Bahrul menegaskan pentingnya media dalam memberikan informasi yang substantif dan ramah terhadap korban, serta menghindari eksploitasi informasi korban demi menarik perhatian pembaca.
Sayangnya, fenomena clickbait yang mengejar sensasi kerap kali mengorbankan kualitas berita dan memperkuat stigma terhadap perempuan korban kekerasan.
"Banyaknya eksploitasi informasi korban kekerasan berbasis gender, sementara pelaku seringkali tidak terlalu diekspos. Kronologi kejadian malah lebih sering dibahas. Ini adalah catatan bagi kita bersama untuk menghasilkan berita yang substantif, ramah gender, dan tentunya mendukung perempuan korban kekerasan," kata Bahrul seperti dikutip dari situs resmi Komnas Perempuan.
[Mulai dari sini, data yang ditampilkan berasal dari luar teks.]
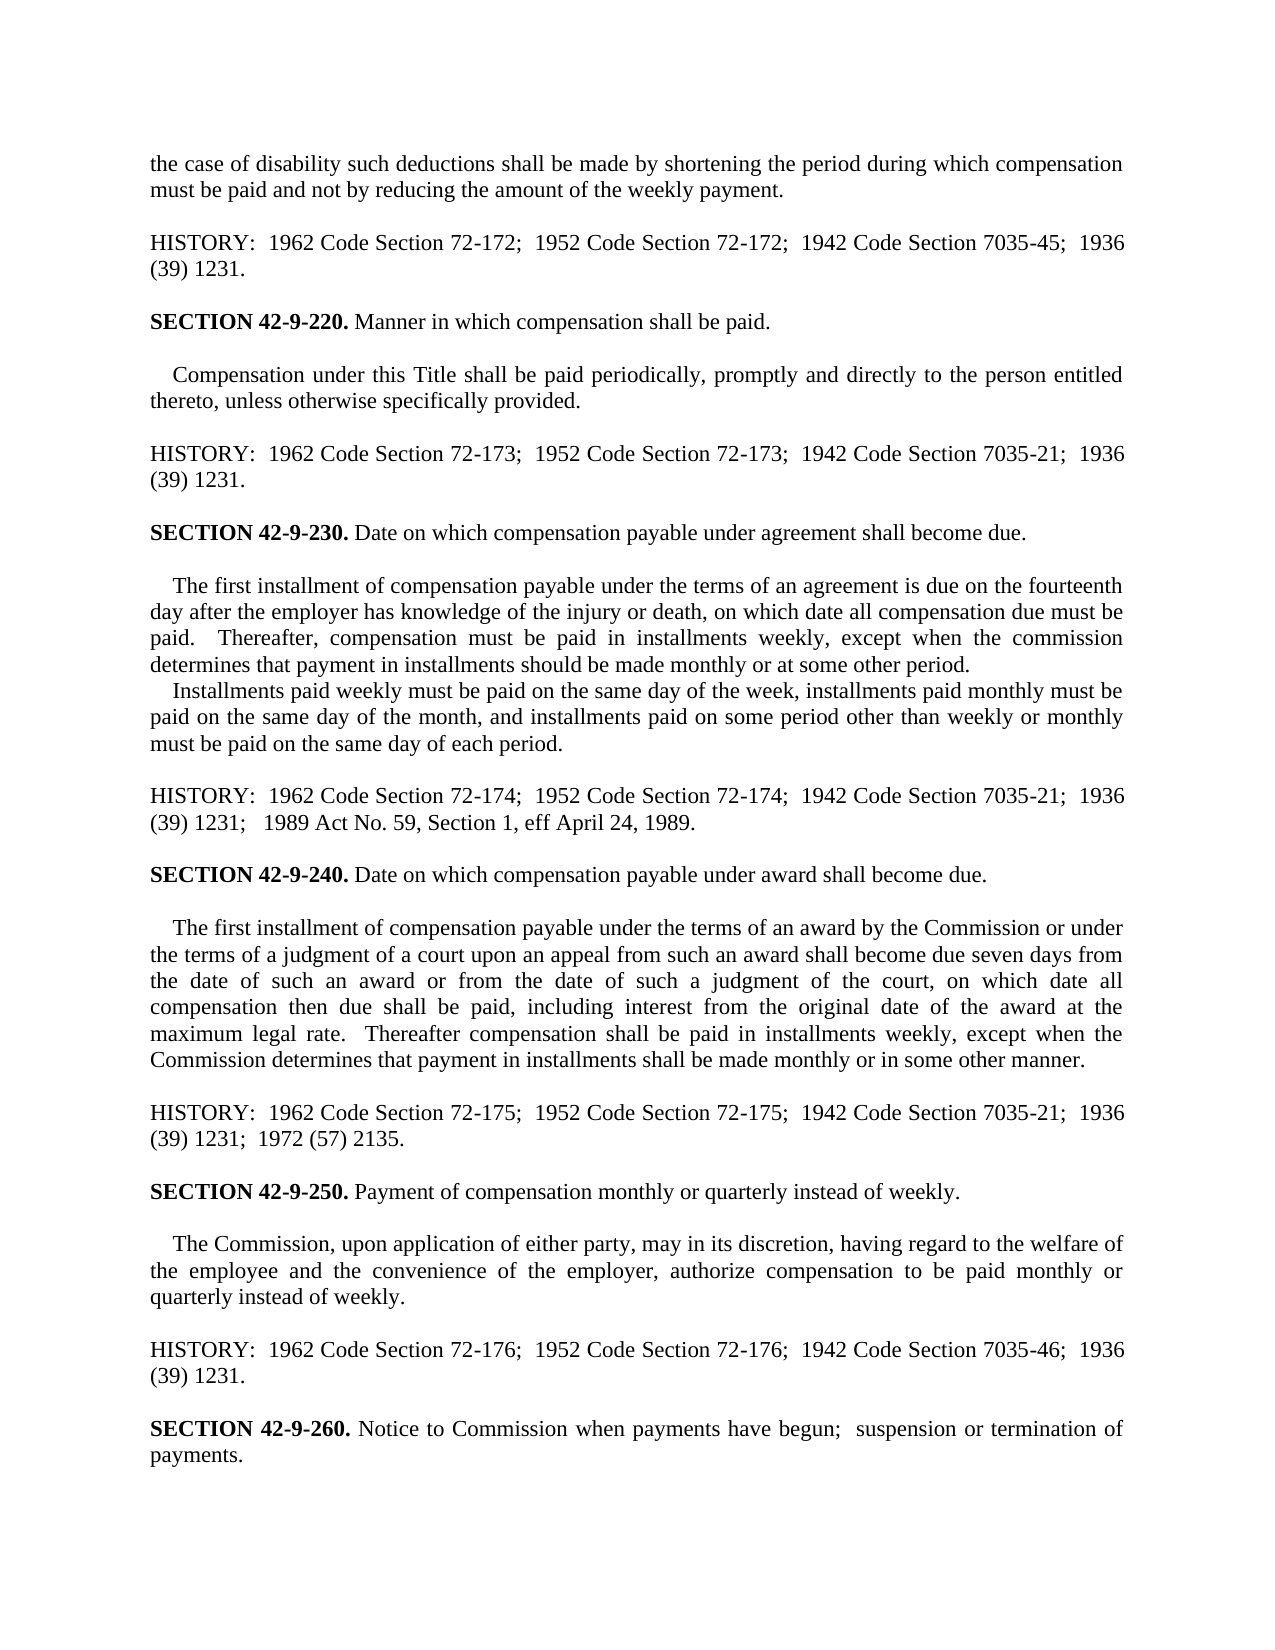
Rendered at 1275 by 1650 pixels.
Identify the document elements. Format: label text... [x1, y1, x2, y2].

Rizqoh dari Aliansi Jurnalis Independen (AJI) Jakarta Biro Banten juga menyoroti hal serupa.
Ia mengungkapkan bahwa AJI sangat memperhatikan isu kesetaraan gender dan memiliki banyak kode etik jurnalis terkait penulisan untuk kelompok minoritas dan gender.
Namun, di Banten, khususnya Lebak, masih banyak media yang menggunakan frasa dan gaya pemberitaan yang tidak sensitif terhadap korban.
Media kerap kali menggunakan istilah-istilah yang tidak mempertimbangkan perspektif korban, seperti penekanan pada penampilan fisik korban atau penyalahgunaan frasa yang dapat memicu victim blaming.
Narasi Media Tentang Pemberitaan Kekerasan Terhadap Perempuan
Sejauh pantauan penulis, masih banyak pemberitaan di media yang seolah mendiskreditkan perempuan, terutama korban kekerasan.